* _Textblock_:
────────────────────

Gefahren für den Menschen

Der alles entscheidende Faktor für den Menschen im Brandfall ist die Zeit. Es bleibt nur eine gewisse Zeit sich vor den Flammen und dem Brandrauch in Sicherheit zu bringen.

Bei Brandrauch ist davon auszugehen, dass bereits drei Atemzüge zu Bewusstseinseinschränkungen oder gar zum Tod führen können.

Etwa 85 % der Brandtoten ersticken in Folge einer Kohlenmonoxid (CO) –Vergiftung, da im Schlaf der Geruchssinn nicht in Funktion ist.

Da das Gehör auch im Schlaf funktioniert, sind Rauchwarnmelder daher die einfachste Art der Alarmierung für den Heimbereich.

────────────────────

* _Gesammelte Dateneinträge_:

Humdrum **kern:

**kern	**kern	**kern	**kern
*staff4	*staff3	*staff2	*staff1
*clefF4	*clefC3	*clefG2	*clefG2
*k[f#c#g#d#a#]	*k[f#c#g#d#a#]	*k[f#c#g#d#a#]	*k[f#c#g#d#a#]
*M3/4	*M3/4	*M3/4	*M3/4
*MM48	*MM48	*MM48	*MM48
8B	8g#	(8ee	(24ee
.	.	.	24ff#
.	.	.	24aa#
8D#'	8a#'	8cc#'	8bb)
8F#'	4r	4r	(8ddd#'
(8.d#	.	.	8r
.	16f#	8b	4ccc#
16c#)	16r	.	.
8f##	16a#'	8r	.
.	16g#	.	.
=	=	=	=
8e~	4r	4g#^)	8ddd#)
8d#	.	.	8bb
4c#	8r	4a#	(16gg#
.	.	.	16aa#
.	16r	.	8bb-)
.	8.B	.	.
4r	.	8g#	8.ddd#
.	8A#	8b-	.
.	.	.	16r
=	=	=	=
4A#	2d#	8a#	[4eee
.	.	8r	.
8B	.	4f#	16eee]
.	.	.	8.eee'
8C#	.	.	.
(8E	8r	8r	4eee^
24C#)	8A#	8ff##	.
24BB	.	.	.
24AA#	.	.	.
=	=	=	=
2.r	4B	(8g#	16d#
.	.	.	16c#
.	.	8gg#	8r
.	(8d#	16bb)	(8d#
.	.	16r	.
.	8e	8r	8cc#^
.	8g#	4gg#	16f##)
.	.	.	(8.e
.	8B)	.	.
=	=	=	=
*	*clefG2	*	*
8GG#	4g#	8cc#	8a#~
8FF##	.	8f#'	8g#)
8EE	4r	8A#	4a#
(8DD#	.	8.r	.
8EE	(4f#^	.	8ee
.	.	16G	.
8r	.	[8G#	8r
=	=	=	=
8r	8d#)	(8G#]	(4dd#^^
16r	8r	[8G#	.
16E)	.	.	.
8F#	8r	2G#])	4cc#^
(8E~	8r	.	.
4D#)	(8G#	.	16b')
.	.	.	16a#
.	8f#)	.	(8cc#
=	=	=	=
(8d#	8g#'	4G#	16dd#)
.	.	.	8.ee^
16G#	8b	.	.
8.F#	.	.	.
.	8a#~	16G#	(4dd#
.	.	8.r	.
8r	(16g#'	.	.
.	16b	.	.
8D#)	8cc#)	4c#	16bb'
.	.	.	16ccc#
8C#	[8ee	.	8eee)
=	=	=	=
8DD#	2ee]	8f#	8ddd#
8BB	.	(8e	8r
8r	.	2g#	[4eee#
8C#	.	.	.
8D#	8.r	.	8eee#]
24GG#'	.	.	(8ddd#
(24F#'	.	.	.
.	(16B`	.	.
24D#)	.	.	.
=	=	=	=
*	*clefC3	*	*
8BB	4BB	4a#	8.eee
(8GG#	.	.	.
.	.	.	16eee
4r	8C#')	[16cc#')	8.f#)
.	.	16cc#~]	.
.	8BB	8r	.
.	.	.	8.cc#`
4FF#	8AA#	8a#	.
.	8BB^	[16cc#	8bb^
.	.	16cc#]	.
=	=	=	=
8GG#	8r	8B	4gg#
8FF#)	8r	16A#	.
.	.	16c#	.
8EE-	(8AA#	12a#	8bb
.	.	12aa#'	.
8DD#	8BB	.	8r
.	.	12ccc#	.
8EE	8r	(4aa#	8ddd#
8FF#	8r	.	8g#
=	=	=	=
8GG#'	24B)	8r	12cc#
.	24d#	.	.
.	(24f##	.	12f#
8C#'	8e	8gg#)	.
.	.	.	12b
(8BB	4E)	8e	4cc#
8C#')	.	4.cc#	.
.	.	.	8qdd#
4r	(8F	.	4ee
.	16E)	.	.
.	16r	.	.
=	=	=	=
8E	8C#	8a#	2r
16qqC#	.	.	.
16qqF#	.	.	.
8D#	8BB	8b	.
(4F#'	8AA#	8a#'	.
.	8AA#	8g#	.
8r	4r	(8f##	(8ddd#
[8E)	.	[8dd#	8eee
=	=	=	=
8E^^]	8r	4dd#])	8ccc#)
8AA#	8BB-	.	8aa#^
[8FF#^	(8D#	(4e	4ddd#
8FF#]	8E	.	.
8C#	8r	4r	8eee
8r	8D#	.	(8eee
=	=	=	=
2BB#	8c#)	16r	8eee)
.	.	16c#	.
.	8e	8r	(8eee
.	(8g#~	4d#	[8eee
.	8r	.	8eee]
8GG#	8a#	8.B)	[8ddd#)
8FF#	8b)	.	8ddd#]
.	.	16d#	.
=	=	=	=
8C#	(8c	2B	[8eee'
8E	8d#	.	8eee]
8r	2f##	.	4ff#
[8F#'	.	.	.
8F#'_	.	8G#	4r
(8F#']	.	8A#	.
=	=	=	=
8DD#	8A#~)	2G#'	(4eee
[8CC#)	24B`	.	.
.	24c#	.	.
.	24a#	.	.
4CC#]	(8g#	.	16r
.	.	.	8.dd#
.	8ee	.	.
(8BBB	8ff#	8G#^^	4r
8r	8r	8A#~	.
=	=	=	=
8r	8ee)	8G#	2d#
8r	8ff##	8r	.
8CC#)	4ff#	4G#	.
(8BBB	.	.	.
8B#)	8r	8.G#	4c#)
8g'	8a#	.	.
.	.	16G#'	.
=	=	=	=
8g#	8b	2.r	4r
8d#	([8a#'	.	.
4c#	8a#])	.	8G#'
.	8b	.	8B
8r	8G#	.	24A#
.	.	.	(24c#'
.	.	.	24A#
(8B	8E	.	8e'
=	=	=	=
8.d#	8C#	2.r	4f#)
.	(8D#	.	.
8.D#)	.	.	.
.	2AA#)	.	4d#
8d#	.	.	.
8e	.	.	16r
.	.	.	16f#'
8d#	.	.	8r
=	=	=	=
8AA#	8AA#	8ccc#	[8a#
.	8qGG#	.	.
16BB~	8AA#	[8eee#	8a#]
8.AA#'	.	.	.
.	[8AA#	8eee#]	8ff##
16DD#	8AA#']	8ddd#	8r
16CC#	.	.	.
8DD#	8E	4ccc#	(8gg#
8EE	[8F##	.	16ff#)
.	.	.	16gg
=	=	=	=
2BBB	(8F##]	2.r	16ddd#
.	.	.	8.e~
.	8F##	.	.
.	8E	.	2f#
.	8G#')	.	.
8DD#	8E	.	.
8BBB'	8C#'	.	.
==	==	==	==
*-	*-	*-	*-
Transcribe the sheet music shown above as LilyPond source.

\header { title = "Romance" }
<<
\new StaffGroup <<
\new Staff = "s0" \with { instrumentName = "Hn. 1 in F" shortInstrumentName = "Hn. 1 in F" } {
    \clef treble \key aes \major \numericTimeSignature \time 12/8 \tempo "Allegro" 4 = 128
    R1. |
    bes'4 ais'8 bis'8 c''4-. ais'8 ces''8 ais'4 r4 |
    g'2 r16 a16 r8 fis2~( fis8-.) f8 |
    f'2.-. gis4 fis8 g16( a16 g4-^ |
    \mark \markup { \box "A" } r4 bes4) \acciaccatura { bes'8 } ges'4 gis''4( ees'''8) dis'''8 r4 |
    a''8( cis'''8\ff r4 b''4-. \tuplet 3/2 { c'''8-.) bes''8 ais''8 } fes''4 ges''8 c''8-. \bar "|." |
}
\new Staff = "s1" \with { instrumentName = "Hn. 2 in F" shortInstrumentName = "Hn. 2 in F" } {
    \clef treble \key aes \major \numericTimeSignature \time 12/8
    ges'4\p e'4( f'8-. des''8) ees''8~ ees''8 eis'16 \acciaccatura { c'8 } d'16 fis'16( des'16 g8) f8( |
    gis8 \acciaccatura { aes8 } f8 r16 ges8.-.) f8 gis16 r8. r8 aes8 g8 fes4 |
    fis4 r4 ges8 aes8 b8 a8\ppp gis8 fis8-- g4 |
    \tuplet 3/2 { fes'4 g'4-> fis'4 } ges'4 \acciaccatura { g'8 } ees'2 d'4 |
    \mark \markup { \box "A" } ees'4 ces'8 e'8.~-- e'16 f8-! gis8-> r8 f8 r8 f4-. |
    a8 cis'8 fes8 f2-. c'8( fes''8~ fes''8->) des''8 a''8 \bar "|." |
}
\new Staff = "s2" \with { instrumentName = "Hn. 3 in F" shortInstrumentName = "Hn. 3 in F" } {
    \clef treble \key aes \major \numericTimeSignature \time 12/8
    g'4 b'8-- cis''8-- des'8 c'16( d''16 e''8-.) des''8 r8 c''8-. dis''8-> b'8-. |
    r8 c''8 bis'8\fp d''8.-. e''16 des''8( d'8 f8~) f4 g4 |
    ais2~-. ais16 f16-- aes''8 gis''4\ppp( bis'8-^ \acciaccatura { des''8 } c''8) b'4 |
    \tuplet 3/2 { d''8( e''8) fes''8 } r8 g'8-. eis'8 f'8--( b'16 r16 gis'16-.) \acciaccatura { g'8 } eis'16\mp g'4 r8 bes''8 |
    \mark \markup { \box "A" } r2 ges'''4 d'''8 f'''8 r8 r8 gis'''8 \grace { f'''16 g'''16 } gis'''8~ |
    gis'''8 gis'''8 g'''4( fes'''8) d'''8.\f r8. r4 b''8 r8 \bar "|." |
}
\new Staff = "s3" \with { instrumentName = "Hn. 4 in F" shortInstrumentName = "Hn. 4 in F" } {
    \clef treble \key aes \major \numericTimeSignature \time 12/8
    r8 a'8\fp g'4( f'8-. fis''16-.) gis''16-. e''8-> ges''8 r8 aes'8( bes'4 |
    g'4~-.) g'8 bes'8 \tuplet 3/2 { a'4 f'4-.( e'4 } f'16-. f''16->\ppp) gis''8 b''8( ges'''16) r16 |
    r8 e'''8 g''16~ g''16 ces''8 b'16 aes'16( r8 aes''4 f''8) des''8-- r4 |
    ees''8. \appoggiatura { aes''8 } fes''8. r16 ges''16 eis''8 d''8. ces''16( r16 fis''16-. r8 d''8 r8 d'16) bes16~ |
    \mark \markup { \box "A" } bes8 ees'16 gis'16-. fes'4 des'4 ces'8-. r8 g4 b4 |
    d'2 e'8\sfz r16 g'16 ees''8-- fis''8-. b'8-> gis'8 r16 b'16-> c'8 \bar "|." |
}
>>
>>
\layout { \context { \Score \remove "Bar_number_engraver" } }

────────────────────

* _Aufgabe_: Schreiben Sie aus dem Text über Gefahren für den Menschen im Brandfall die Stelle wortgetreu ab, die bei „Gefahren für den“ beginnt und bei „Tod führen können.“ endet. Stützen Sie sich ausschließlich auf den Text.

* _Lösung_:
Gefahren für den Menschen

Der alles entscheidende Faktor für den Menschen im Brandfall ist die Zeit. Es bleibt nur eine gewisse Zeit sich vor den Flammen und dem Brandrauch in Sicherheit zu bringen.

Bei Brandrauch ist davon auszugehen, dass bereits drei Atemzüge zu Bewusstseinseinschränkungen oder gar zum Tod führen können.